Further results from the mechanical compression and three-point bending tests on rattan wood (with the stress always aligned parallel to the grain) are shown in Table 10, together with the geometrical properties of the samples.

Fig. 23 shows a failure process characterised by exfoliation by buckling, a long process highlighting the outstanding resistance of the material, while Fig. 24 shows a flat postelastic regime, characterized by large deformations. In rattan wood, failure may take different definitions so that it can be identified with the first load corresponding to visible local buckling of the fibers (I), with maximum curvature in the diagram (II), with the beginning of the plateau (III), with the peak (IV) in the curve, or, finally, (V) with the beginning of softening. Therefore, when failure is identified with the first appearance of local buckling of fibers, their strength in compression becomes lower than that in tension. It can be concluded that the behavior of rattan wood has several points in common with that of its derived material BA.

Bones are highly hierarchical composite materials so that their mechanical behavior is controlled by its two main constituents: cancellous bone (soft and deformable) and cortical bone (stiff and strong). Both of these materials are transversally isotropic [[65], [66], [67]], with stiffness and strength different in tension and in compression [[66], [67], [68]] (see also the study by Cuppone et al [69]). Overall, the mechanical behavior of bone is also affected by the amount of cancellous vs. cortical bone so that for flat, long, and irregular bones, the mechanical properties are unique and different from one another [67,[70], [71], [72]].

The Ashby charts expressed in terms of Young modulus vs. strength and Young modulus vs. porosity for BA, loaded parallel (BA$//$) and perpendicular (BA$\perp$) to the grain, for the rattan wood used to produce the BA (parallel to the grain) and bones (data from the aforementioned literature) are shown in Fig. 1.

The Ashby charts show that BA is occupying a region usually not covered by ceramics; moreover, the Young modulus is fully compatible with values typical of wood and bone (particularly flat bone). If, on the one hand, the strength of BA is lower than that of bone and wood, on the other hand, it is much higher than that of the HA usually used for bone replacement. These considerations, in addition to the fact that porosity and the hierarchical structure of BA are similar to those of wood and bone, suggest that BA is a ceramic with outstanding mechanical characteristics, particularly suited for bone replacement and biological applications.

5. Conclusions

BA, a ceramic obtained through a biomorphic transformation process from rattan wood, presents a nanostructure and microstructure that retains elements inherited from its parent material, the ligneous essence. This structure has been shown to generate a lacunar fractal porosity, which yields the outstanding mechanical properties that we have measured for BA. In particular, BA shows a damage and defect tolerance, strength, and elastic stiffness superior to its competitor material, a porous sintered HA, but also to other biomorphic HAs obtained from different types of woods that are present in the literature [7,8,10]. Moreover, BA is transversely isotropic so that it can be effectively used in all the situations (for instance, bone replacement) where the ceramic piece is subjected to a load having a privileged direction. The fact that BA is produced without sintering and its superior mechanical performance suggest use of this material for several challenging biotechnologies.

Declaration of competing interest

The authors declare that they have no known competing financial interests or personal relationships that could have appeared to influence the work reported in this paper.

--*--

● **YOUR OBJECTIVE**:
Which two main constituents of bone does the text on rattan wood and BA name? Please answer in a few words.

Records from a data source:
--*--

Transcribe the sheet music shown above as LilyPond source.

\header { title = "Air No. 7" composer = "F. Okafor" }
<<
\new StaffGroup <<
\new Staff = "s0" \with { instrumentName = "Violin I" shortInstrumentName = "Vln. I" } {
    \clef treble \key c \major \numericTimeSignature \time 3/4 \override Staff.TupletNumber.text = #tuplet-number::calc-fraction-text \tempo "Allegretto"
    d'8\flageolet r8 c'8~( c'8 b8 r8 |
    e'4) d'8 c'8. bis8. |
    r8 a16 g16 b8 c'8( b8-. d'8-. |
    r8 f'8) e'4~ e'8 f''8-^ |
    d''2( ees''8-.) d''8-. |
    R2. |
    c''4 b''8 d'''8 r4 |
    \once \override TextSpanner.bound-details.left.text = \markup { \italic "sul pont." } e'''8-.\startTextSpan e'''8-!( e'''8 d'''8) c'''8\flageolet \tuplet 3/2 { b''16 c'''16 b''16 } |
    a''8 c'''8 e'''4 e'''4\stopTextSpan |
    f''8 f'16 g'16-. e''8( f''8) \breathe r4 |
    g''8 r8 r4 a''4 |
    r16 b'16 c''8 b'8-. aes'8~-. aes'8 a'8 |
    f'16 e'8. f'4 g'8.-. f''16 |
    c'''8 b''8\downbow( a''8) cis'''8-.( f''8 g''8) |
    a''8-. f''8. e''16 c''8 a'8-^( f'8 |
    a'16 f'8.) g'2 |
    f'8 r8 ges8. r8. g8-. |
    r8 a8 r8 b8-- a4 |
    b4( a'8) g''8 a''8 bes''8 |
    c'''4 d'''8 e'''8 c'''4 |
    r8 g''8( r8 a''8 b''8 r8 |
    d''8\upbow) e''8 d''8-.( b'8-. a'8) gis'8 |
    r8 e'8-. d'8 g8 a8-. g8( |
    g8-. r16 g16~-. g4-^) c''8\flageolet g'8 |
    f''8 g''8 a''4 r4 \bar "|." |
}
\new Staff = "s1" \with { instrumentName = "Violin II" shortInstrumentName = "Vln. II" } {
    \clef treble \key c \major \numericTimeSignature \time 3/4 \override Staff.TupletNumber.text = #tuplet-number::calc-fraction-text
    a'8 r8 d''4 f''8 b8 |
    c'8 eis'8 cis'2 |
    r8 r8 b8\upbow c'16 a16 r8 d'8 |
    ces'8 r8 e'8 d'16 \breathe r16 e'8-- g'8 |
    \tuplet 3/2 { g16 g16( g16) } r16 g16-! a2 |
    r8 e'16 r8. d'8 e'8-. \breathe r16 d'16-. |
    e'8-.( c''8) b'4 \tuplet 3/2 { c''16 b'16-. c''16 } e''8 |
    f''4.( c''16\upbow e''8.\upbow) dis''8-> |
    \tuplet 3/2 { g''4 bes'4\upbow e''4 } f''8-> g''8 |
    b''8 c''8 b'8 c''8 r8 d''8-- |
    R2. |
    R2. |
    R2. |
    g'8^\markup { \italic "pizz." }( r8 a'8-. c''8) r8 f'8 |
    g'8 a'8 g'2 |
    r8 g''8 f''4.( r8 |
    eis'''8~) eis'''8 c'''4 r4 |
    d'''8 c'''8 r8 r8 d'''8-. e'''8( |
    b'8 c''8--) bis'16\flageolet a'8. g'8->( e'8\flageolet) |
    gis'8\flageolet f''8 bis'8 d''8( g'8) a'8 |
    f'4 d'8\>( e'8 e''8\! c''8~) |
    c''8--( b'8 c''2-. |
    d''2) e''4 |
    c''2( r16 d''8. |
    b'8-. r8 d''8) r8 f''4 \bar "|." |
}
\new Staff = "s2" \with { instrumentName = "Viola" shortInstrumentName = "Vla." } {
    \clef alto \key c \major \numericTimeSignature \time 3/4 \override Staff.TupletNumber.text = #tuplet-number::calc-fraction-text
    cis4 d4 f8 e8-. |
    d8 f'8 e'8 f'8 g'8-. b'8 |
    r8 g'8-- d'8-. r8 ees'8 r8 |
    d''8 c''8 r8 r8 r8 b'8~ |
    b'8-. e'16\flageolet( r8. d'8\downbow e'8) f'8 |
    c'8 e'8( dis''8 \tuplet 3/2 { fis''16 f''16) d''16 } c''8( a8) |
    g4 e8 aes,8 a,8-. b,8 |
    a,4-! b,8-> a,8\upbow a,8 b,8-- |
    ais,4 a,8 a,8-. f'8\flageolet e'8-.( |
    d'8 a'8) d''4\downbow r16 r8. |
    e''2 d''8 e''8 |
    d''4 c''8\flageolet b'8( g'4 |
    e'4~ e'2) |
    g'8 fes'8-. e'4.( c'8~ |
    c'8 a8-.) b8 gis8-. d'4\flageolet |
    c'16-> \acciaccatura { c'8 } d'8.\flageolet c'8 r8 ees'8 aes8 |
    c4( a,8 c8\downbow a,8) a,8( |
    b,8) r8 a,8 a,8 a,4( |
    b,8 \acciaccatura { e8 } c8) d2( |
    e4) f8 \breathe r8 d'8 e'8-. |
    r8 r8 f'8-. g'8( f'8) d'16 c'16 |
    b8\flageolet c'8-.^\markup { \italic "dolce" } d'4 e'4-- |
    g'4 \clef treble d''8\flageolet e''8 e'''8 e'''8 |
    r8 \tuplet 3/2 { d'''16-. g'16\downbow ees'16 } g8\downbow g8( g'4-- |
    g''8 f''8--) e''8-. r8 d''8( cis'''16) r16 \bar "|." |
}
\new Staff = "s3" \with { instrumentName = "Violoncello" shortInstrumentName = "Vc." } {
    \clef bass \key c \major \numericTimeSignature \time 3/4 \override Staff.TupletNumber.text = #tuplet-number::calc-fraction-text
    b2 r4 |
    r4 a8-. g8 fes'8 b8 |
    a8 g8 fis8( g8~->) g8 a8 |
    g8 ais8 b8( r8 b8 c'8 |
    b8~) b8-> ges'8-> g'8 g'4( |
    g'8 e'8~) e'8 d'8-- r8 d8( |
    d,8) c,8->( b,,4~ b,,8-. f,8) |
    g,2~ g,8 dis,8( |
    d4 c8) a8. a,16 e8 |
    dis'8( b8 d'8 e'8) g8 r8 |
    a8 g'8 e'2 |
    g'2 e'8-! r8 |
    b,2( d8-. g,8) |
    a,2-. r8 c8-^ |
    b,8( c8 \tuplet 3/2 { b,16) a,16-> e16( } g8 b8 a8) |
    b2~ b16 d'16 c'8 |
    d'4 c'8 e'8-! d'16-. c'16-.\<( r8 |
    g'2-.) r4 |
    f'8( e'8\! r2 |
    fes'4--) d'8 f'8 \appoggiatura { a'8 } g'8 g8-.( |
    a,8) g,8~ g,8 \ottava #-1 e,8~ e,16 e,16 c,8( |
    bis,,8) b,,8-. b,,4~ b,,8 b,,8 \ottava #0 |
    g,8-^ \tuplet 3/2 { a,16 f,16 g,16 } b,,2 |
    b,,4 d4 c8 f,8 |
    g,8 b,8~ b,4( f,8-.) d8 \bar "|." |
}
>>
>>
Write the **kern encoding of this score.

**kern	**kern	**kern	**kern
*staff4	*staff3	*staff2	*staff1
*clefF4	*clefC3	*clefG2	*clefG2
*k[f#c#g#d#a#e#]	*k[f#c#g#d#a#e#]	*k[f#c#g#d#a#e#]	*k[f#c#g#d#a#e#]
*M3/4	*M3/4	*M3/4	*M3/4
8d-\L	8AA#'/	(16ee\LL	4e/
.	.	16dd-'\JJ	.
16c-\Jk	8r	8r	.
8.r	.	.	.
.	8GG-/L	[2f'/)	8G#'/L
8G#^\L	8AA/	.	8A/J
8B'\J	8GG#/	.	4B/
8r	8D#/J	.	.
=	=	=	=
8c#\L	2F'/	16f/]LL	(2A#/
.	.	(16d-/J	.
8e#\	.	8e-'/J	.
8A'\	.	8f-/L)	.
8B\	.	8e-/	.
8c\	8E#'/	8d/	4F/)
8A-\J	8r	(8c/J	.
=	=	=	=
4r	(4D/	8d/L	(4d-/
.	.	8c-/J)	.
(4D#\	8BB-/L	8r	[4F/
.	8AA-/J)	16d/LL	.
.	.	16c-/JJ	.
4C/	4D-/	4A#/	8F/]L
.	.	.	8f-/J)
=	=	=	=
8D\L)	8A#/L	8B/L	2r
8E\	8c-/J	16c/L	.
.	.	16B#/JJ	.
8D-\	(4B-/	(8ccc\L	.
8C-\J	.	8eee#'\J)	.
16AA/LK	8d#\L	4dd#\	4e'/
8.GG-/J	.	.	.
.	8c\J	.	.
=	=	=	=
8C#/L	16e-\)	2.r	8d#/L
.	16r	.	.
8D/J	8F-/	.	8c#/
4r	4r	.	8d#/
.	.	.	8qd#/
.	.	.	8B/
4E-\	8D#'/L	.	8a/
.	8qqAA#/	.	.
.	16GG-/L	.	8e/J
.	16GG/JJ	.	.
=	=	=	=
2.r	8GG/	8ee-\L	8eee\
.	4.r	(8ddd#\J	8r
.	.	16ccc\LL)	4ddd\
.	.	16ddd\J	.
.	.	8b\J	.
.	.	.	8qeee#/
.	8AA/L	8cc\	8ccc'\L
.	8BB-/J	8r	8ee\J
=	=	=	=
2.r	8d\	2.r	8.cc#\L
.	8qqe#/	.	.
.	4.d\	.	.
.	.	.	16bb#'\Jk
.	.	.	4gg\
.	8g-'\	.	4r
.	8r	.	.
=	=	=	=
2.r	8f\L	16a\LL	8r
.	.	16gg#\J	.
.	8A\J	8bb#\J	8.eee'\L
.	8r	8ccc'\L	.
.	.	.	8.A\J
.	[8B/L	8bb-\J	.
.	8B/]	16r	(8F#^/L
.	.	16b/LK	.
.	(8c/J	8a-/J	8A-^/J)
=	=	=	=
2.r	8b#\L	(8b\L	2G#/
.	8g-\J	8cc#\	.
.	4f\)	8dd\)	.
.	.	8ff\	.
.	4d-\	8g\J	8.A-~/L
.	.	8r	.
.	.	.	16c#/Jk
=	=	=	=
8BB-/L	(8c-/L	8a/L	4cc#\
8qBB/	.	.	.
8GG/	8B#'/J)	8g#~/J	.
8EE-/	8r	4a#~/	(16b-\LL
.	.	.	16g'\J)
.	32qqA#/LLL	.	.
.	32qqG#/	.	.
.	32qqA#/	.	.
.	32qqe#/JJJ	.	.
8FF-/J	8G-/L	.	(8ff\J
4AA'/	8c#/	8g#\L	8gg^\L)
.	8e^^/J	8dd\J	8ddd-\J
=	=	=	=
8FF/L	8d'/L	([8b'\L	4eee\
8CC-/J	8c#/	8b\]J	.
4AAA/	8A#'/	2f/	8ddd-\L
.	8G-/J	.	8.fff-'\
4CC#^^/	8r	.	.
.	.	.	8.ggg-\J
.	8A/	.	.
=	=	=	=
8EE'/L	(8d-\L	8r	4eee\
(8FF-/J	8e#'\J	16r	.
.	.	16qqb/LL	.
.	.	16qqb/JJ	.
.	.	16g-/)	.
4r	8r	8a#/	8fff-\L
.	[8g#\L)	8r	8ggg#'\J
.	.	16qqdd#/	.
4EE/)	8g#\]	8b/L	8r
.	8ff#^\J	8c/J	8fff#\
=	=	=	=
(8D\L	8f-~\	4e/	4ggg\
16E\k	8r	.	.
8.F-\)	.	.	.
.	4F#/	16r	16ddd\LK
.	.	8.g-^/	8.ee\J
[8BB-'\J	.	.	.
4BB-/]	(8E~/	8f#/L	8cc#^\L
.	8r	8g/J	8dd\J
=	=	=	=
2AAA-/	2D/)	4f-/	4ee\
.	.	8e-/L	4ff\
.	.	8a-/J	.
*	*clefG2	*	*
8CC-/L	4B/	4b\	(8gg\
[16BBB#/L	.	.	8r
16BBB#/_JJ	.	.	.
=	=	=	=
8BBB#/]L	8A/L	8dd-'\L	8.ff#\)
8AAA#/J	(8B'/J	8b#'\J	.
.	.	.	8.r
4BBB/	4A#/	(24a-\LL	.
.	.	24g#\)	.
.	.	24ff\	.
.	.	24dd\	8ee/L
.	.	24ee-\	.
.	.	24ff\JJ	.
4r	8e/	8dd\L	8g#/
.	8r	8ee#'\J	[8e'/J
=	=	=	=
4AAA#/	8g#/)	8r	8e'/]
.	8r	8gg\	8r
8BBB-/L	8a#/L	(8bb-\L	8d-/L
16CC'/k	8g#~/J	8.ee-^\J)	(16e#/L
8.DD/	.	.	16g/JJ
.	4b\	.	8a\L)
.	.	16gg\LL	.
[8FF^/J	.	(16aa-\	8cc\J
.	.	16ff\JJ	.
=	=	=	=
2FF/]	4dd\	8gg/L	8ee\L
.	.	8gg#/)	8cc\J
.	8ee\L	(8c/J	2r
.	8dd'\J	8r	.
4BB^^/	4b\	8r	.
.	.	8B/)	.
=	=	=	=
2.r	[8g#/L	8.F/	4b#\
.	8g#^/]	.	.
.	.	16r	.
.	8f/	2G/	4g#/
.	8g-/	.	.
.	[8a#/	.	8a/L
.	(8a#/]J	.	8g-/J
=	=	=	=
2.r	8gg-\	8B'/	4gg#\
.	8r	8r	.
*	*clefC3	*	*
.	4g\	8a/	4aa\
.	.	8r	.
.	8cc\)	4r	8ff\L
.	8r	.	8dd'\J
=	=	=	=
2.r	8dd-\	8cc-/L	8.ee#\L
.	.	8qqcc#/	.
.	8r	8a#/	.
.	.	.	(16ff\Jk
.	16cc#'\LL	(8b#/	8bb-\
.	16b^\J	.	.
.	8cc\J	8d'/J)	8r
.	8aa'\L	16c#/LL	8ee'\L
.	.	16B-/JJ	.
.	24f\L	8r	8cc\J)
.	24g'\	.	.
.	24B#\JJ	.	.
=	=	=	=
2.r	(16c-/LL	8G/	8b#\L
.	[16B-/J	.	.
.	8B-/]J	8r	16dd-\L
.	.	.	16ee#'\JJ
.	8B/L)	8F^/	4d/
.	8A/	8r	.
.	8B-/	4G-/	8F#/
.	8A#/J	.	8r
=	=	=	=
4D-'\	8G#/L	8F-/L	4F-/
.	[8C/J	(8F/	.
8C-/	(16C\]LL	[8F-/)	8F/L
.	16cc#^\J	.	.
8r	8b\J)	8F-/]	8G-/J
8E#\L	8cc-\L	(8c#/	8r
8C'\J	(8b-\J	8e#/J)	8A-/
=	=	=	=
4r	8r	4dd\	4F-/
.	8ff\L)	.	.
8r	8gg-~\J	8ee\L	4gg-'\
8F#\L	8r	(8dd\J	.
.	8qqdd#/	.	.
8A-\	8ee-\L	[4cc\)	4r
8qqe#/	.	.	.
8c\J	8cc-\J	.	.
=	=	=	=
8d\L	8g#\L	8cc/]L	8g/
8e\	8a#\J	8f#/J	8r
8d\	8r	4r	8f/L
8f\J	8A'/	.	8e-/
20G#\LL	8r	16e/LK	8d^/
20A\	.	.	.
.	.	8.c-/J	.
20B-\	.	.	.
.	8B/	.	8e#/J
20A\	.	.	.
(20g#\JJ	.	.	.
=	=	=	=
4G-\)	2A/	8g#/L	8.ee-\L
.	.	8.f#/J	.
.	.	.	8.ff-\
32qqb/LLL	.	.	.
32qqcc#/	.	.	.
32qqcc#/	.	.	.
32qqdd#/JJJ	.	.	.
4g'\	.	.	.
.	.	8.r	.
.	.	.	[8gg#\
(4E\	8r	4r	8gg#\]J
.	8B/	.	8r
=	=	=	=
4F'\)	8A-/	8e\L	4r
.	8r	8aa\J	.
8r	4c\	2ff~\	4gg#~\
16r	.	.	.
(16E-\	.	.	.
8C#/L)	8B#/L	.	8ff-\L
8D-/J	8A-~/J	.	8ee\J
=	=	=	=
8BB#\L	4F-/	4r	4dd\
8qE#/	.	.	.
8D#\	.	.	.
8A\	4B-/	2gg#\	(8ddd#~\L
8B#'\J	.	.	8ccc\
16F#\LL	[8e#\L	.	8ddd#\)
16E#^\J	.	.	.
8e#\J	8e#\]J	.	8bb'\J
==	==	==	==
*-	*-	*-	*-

--*--

● **RESULT FOR THIS EXERCISE**:
Cancellous bone and cortical bone.